High surface tension

Surface tension presents as an invisible film that encompasses the surface of water. The attractive forces arising from the intermolecular cohesion holds the surface of water together.

Paper clip on water.

This paperclip would sink if it broke through the surface of the water.

Water strider on water.

This water strider is not on top of the water because it is light. They have long and slender legs that keep weight evenly distributed on top of water, and have tiny hair that repel water. The water strider has not broken through the surface of the water and is therefore, on top of the water.

Cohesive property

Astronaut Clayton Anderson demonstrates the cohesive nature of water in microgravity on board of the shuttle Discovery.

The H-bonds between water molecules are responsible for the cohesive properties of water. Water clings to itself through hydrogen bonding.

Adhesion property

Water climbs the capillary tube by adhesion to the surface.

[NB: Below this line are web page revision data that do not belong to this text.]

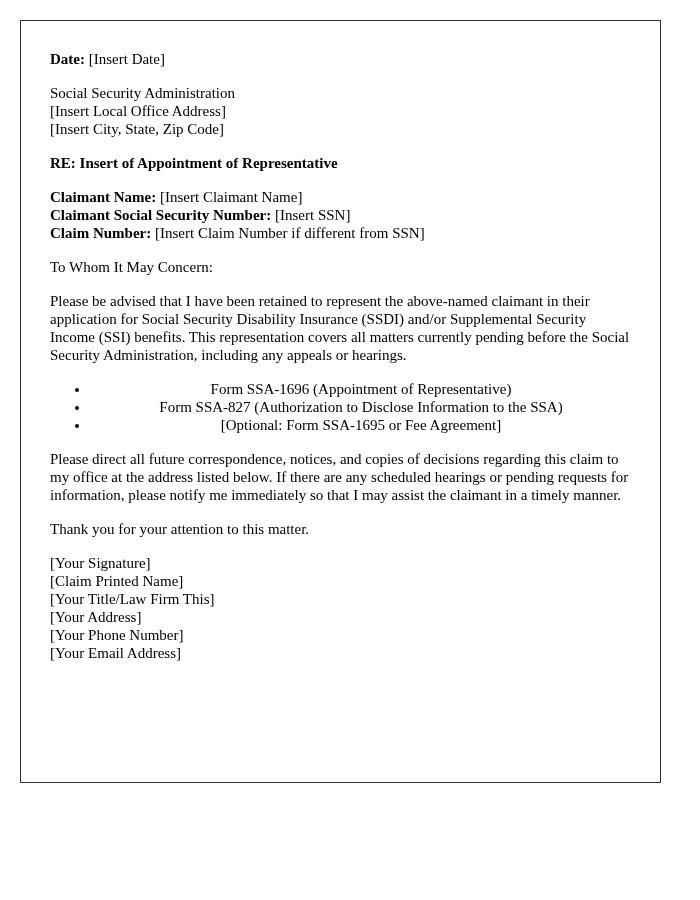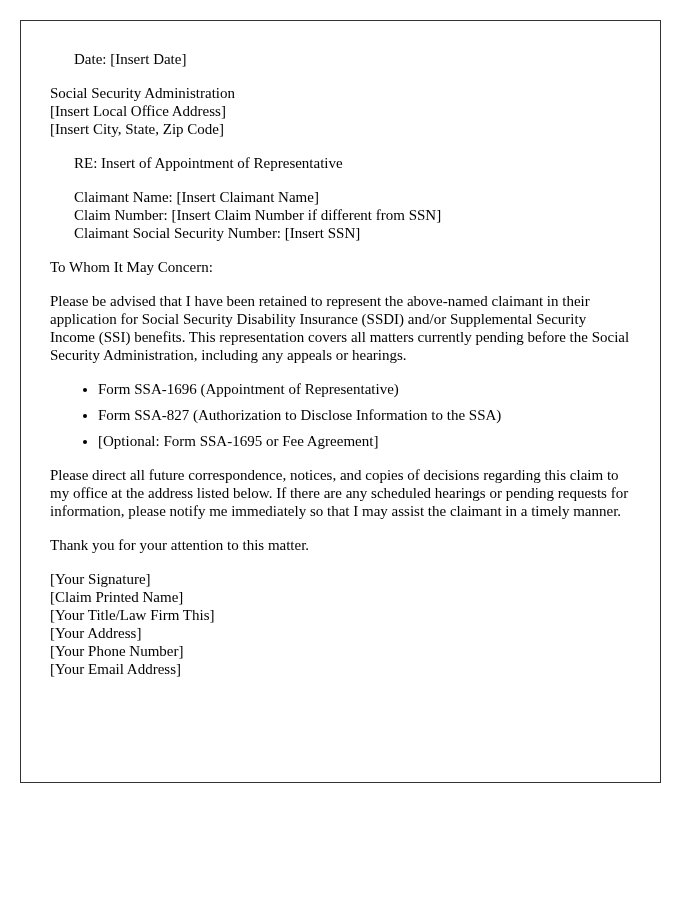--- a/index.html
+++ b/index.html
@@ -4,23 +4,23 @@
 <style>
   html, body { margin: 0; padding: 0; background: #ffffff; }
   body { width: 700px; height: 900px; position: relative; font-family: "Liberation Serif", "DejaVu Serif", serif; color: #000; }
   .letter {
     position: absolute; left: 20px; top: 20px; width: 641px; height: 763px;
     box-sizing: border-box; border: 1px solid #333; padding: 29px 28px 0 29px;
     font-size: 15px; line-height: 18px;
   }
   .p { margin: 0 0 16px 0; }
   .line { display: block; }
-  b { font-weight: normal; margin-left: 24px; }
+  b { font-weight: bold; }
   ul { margin: 0 0 16px 0; padding-left: 40px; }
-  li { margin: 8px; }
+  li { margin: 0; text-align: center; }
 </style>
 </head>
 <body>
 
 <div class="letter">
   <div class="p">
     <b>Date:</b>
     <span>[Insert Date]</span>
   </div>
 
@@ -29,22 +29,22 @@
     <span class="line">[Insert Local Office Address]</span>
     <span class="line">[Insert City, State, Zip Code]</span>
   </div>
 
   <div class="p">
     <b>RE: Insert of Appointment of Representative</b>
   </div>
 
   <div class="p">
     <span class="line"><b>Claimant Name:</b> <span>[Insert Claimant Name]</span></span>
+    <span class="line"><b>Claimant Social Security Number:</b> <span>[Insert SSN]</span></span>
     <span class="line"><b>Claim Number:</b> <span>[Insert Claim Number if different from SSN]</span></span>
-    <span class="line"><b>Claimant Social Security Number:</b> <span>[Insert SSN]</span></span>
   </div>
 
   <p class="p">To Whom It May Concern:</p>
   <p class="p">Please be advised that I have been retained to represent the above-named claimant in their application for Social Security Disability Insurance (SSDI) and/or Supplemental Security Income (SSI) benefits. This representation covers all matters currently pending before the Social Security Administration, including any appeals or hearings.</p>
 
   <ul>
     <li>Form SSA-1696 (Appointment of Representative)</li>
     <li>Form SSA-827 (Authorization to Disclose Information to the SSA)</li>
     <li>[Optional: Form SSA-1695 or Fee Agreement]</li>
   </ul>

Hydrogen bonds of water can drive adhesion as evidenced by capillary action.

Water travels through our blood vessel the same way.

Evaporative cooling

The H-bonds are responsible for the high boiling point of water (100 degrees C). Evaporation is the removal of water as vapor at a temperature lower than boiling point and is an endothermic reaction. Evaporative cooling describes how the process of liquid evaporation leaves a surface cool. The energy from the heat that is present is transferred to water in sweat where water molecules use this energy to break H-bonds and escape.

High heat capacity

Specific heat of water. Transfer of energy to boil water explained.

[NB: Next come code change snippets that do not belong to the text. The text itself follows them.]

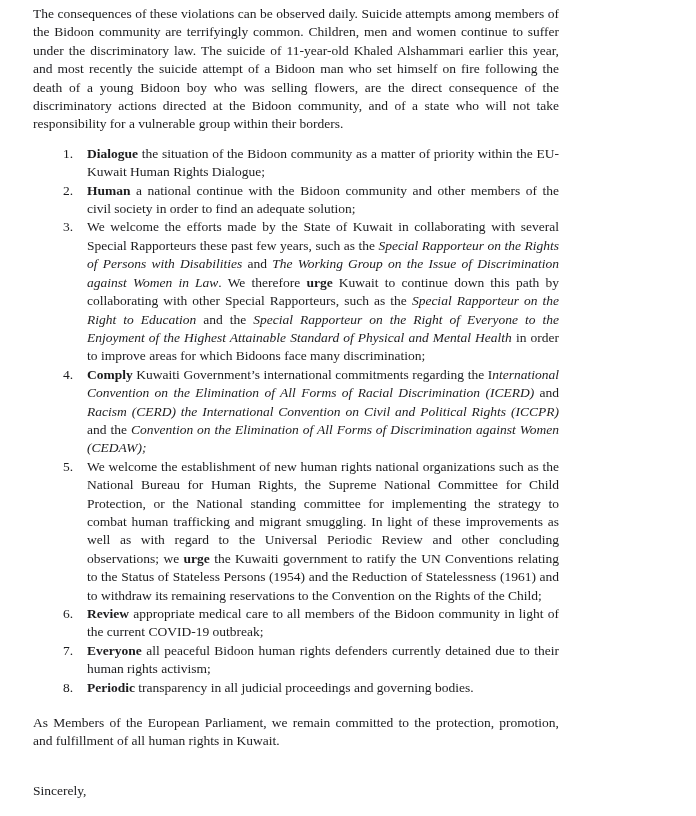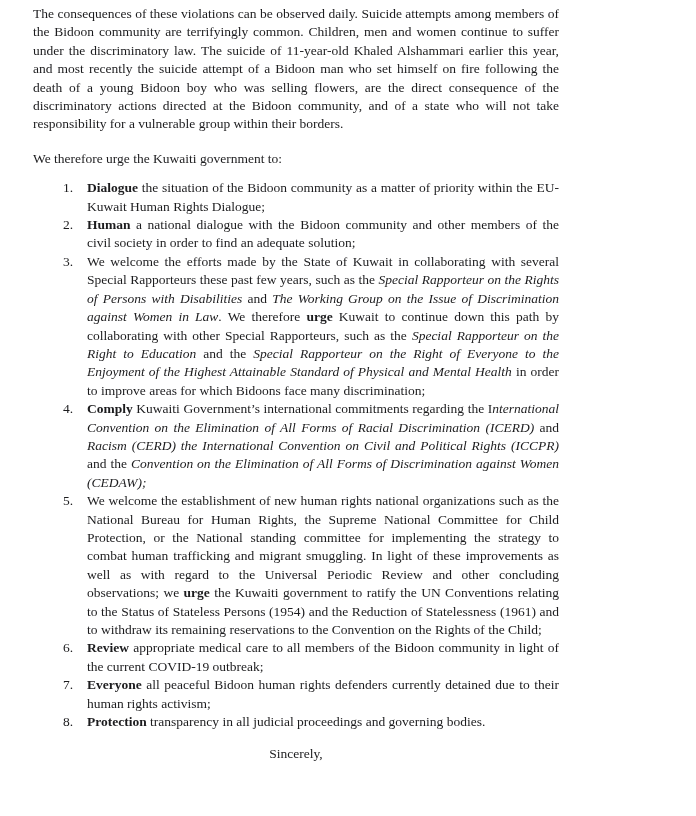--- a/index.html
+++ b/index.html
@@ -35,40 +35,40 @@
     position: relative;
     padding-left: 54px;
     text-align: justify;
   }
   ol.demands .num {
     position: absolute;
     left: 30px;
     top: 0;
   }
   .closing { margin-top: 17px; }
-  .signoff { margin-top: 14px; text-align: center; }
+  .signoff { margin-top: 31px; text-align: left; }
   .signature { margin-top: 33px; text-align: left; }
   .run-b { font-weight: bold; }
   .run-i { font-style: italic; }
 </style>
 </head>
 <body style="background: rgb(255, 255, 255);">
 
 <div class="page" style="color: rgb(28, 28, 30);">
   <p class="para">The consequences of these violations can be observed daily. Suicide attempts among members of the Bidoon community are terrifyingly common. Children, men and women continue to suffer under the discriminatory law. The suicide of 11-year-old Khaled Alshammari earlier this year, and most recently the suicide attempt of a Bidoon man who set himself on fire following the death of a young Bidoon boy who was selling flowers, are the direct consequence of the discriminatory actions directed at the Bidoon community, and of a state who will not take responsibility for a vulnerable group within their borders.</p>
 
-  <p class="intro">We therefore urge the Kuwaiti government to:</p>
 
   <ol class="demands">
       <li><span class="num">1.</span><span class="run-b">Dialogue</span><span> the situation of the Bidoon community as a matter of priority within the EU-Kuwait Human Rights Dialogue;</span></li>
-      <li><span class="num">2.</span><span class="run-b">Human</span><span> a national dialogue with the Bidoon community and other members of the civil society in order to find an adequate solution;</span></li>
+      <li><span class="num">2.</span><span class="run-b">Human</span><span> a national continue with the Bidoon community and other members of the civil society in order to find an adequate solution;</span></li>
       <li><span class="num">3.</span><span>We welcome the efforts made by the State of Kuwait in collaborating with several Special Rapporteurs these past few years, such as the </span><span class="run-i">Special Rapporteur on the Rights of Persons with Disabilities</span><span> and </span><span class="run-i">The Working Group on the Issue of Discrimination against Women in Law</span><span>. We therefore </span><span class="run-b">urge</span><span> Kuwait to continue down this path by collaborating with other Special Rapporteurs, such as the </span><span class="run-i">Special Rapporteur on the Right to Education</span><span> and the </span><span class="run-i">Special Rapporteur on the Right of Everyone to the Enjoyment of the Highest Attainable Standard of Physical and Mental Health</span><span> in order to improve areas for which Bidoons face many discrimination;</span></li>
       <li><span class="num">4.</span><span class="run-b">Comply</span><span> Kuwaiti Government’s international commitments regarding the I</span><span class="run-i">nternational Convention on the Elimination of All Forms of Racial Discrimination (ICERD)</span><span> and </span><span class="run-i">Racism (CERD) the International Convention on Civil and Political Rights (ICCPR)</span><span> and the </span><span class="run-i">Convention on the Elimination of All Forms of Discrimination against Women (CEDAW);</span></li>
       <li><span class="num">5.</span><span>We welcome the establishment of new human rights national organizations such as the National Bureau for Human Rights, the Supreme National Committee for Child Protection, or the National standing committee for implementing the strategy to combat human trafficking and migrant smuggling. In light of these improvements as well as with regard to the Universal Periodic Review and other concluding observations; we </span><span class="run-b">urge</span><span> the Kuwaiti government to ratify the UN Conventions relating to the Status of Stateless Persons (1954) and the Reduction of Statelessness (1961) and to withdraw its remaining reservations to the Convention on the Rights of the Child;</span></li>
       <li><span class="num">6.</span><span class="run-b">Review</span><span> appropriate medical care to all members of the Bidoon community in light of the current COVID-19 outbreak;</span></li>
       <li><span class="num">7.</span><span class="run-b">Everyone</span><span> all peaceful Bidoon human rights defenders currently detained due to their human rights activism;</span></li>
-      <li><span class="num">8.</span><span class="run-b">Protection</span><span> transparency in all judicial proceedings and governing bodies.</span></li>
+      <li><span class="num">8.</span><span class="run-b">Periodic</span><span> transparency in all judicial proceedings and governing bodies.</span></li>
     </ol>
 
+  <p class="para closing">As Members of the European Parliament, we remain committed to the protection, promotion, and fulfillment of all human rights in Kuwait.</p>
 
   <p class="signoff">Sincerely,</p>
 
 </div>
 
 </body></html>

Heat capacity is the amount of energy needed to increase the temperature of a substance. It is measured in calories.

A calorie is defined as the amount of energy required to warm one gram of liquid water by 1ºC. Liquid water requires an abundance of energy to boil because of the hydrogen bonds retain molecules instead of evaporating to release that energy.

In the phase change diagram, you can see that water is liquid in the range of 0 to 100 ºC. The heat energy is used to break the H-bonds. When all the H-bonds are broken, heat is transfer to molecules and change of phase occurs. 80 calories are needed to melt ice cubes and 540 calories are needed to boil water.

Density of ice and water

Hydrogen bonds of water guide the structure of ice.
Density curve of water as a function of the temperature.
6-arm snow flakes of various shapes.

When water cools down to 0ºC, the water molecules move slowly and each molecule makes 4 H-bonds with surrounding water molecules to form an ice lattice. There is more space between water molecules that in liquid water, and there are less water molecules per volume unit. Therefore the density of ice is lower than the density of liquid water.

The curve shows that the density of frozen water is less than the density of liquid water. The density of water is the highest at 4ºC and equals 1kg/m3 or 1g/cm3.

Snow flakes made of water droplets crystalized around air particles form slowly while falling on the ground.

Read here how snow flakes are formed.

Iceberg in the Arctic showing its underside.

Icebergs are large chunk of ice that fell off from glaciers into the Arctic ocean. This photograph illustrates how ice is less dense that liquid water since it floats.